Entrei em casa e distraído não vi que as cartas que tinha encontrado naquela manhã. Estavam de novo na entrada no exacto sítio onde as tinha encontrado pela primeira vez. Acabei por tropeçar nelas. Mas no mesmo momento olhei para o relógio e vi que já estava atrasado, o tempo tinha passado tão depressa naquela curta viagem. Peguei no sobretudo e num pacote de bolachas que encontrei na cozinha que até então me tinha passado despercebido e saí porta fora já a correr. As cartas ficaram no sítio para onde as tinha pontapeado.

Corri de novo até Lancaster Gate, geralmente entro em Paddington, não sei porquê mas prefiro, mas como o dia hoje já tinha sido estranho o suficiente, não era isso que ia fazer a diferença.

No metro de novo mas em sentido contrário, as mesmas pessoas, as mesmas pessoas de sempre cada uma isolada e absorta nos seus pensamentos, numa cidade de 8 milhões poucas eram as pessoas que conheciam mais pessoas do que aquelas que se contavam pelos dedos das mãos.

Saí do metro em Knightsbridge, dali ao edifício onde eu trabalhava era um saltinho.

O meu trabalho basicamente era tornar os sonhos das pessoas realidade. Sim, era esse o meu trabalho, por trás das câmaras, onde os olhos não vêm e onde poucos entram.
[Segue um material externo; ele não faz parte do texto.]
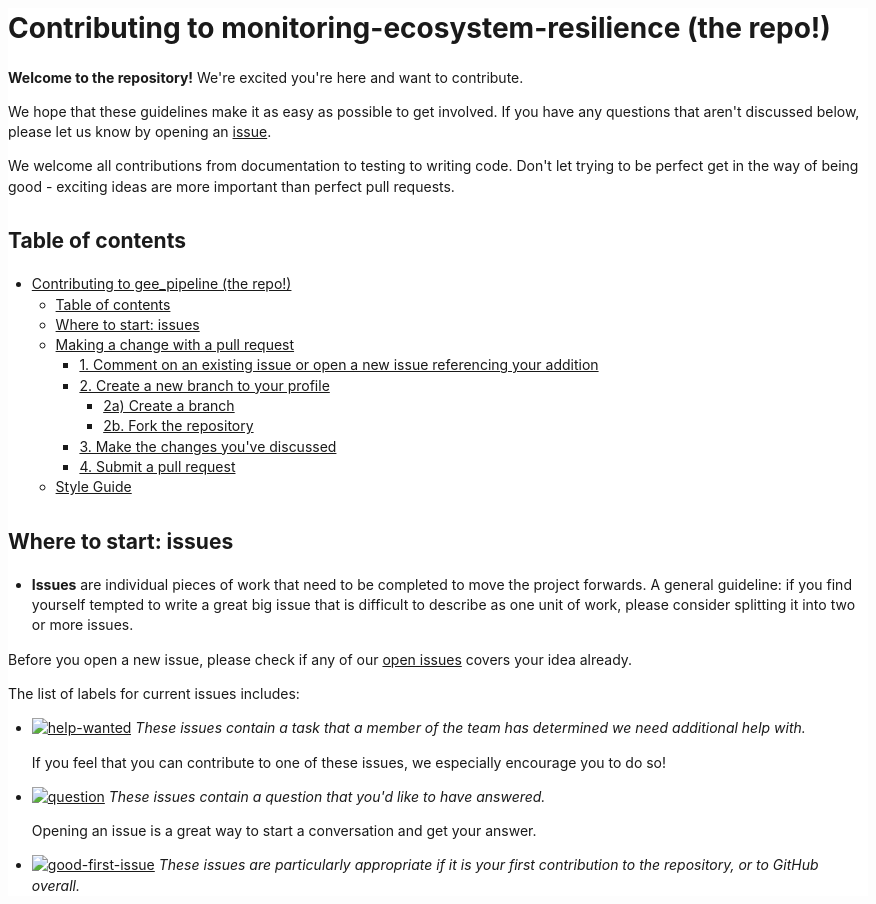 # Contributing to monitoring-ecosystem-resilience (the repo!)

**Welcome to the repository!**
We're excited you're here and want to contribute.

We hope that these guidelines make it as easy as possible to get involved.
If you have any questions that aren't discussed below, please let us know by opening an [issue](https://github.com/urbangrammarai/gee_pipeline/issues).

We welcome all contributions from documentation to testing to writing code.
Don't let trying to be perfect get in the way of being good - exciting ideas are more important than perfect pull requests.

## Table of contents

- [Contributing to gee_pipeline (the repo!)](#contributing-to-gee_pipeline-the-repo)
  - [Table of contents](#table-of-contents)
  - [Where to start: issues](#where-to-start-issues)
  - [Making a change with a pull request](#making-a-change-with-a-pull-request)
    - [1. Comment on an existing issue or open a new issue referencing your addition](#1-comment-on-an-existing-issue-or-open-a-new-issue-referencing-your-addition)
    - [2. Create a new branch to your profile](#2-create-a-new-branch-or-forkgithub-fork-the-gee-pipeline-repositorygee-pipeline-repo-to-your-profile)
      - [2a) Create a branch](#2a-create-a-branch)
      - [2b. Fork the repository](#2b-fork-the-repository)
    - [3. Make the changes you've discussed](#3-make-the-changes-youve-discussed)
    - [4. Submit a pull request](#4-submit-a-pull-request)
  - [Style Guide](#style-guide)

## Where to start: issues

* **Issues** are individual pieces of work that need to be completed to move the project forwards.
A general guideline: if you find yourself tempted to write a great big issue that
is difficult to describe as one unit of work, please consider splitting it into two or more issues.

Before you open a new issue, please check if any of our [open issues](https://github.com/urbangrammarai/gee_pipeline/issues) covers your idea already.

The list of labels for current issues includes:

- [![help-wanted](https://img.shields.io/badge/-help%20wanted-159818.svg)][labels-helpwanted] _These issues contain a task that a member of the team has determined we need additional help with._

  If you feel that you can contribute to one of these issues, we especially encourage you to do so!

- [![question](https://img.shields.io/badge/-question-cc317c.svg)][labels-question] _These issues contain a question that you'd like to have answered._

  Opening an issue is a great way to start a conversation and get your answer.

- [![good-first-issue](https://img.shields.io/badge/-good%20first%20issue-1b3487.svg)][labels-firstissue] _These issues are particularly appropriate if it is your first contribution to the repository, or to GitHub overall._


[gee-pipeline-repo]: https://github.com/urbangrammarai/gee_pipeline/
[gee-pipeline-issues]: https://github.com/urbangrammarai/gee_pipeline/issues
[git]: https://git-scm.com
[github]: https://github.com
[github-branches]: https://help.github.com/articles/creating-and-deleting-branches-within-your-repository
[github-fork]: https://help.github.com/articles/fork-a-repo
[github-flow]: https://guides.github.com/introduction/flow
[github-mergeconflicts]: https://help.github.com/articles/about-merge-conflicts
[github-pullrequest]: https://help.github.com/articles/creating-a-pull-request
[github-review]: https://help.github.com/articles/about-pull-request-reviews
[github-syncfork]: https://help.github.com/articles/syncing-a-fork
[labels-bug]: https://github.com/alan-turing-institute/gee-pipeline/labels/bug
[labels-enhancement]: https://github.com/alan-turing-institute/gee-pipeline/labels/enhancement
[labels-firstissue]: https://github.com/alan-turing-institute/gee-pipeline/labels/good%20first%20issue
[labels-helpwanted]: https://github.com/alan-turing-institute/gee-pipeline/labels/help%20wanted
[labels-project-management]: https://github.com/alan-turing-institute/gee-pipeline/labels/project%20management
[labels-question]: https://github.com/alan-turing-institute/gee-pipeline/labels/question
[link_numpydoc]: https://numpydoc.readthedocs.io/en/latest/format.html
[link_pep8]: https://www.python.org/dev/peps/pep-0008/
Eu era apenas um funcionário mal pago que trabalhava nas catacumbas de uma das maiores lojas de Londres, o Harrods em Brompton, onde todos os dias milhares de londrinos e turistas faziam as mais supérfluas compras. Eu apenas batalhava no meio de paletes, contentores e embalagens para lhes oferecer tudo aquilo que os olhos viam e a carteira podia comprar.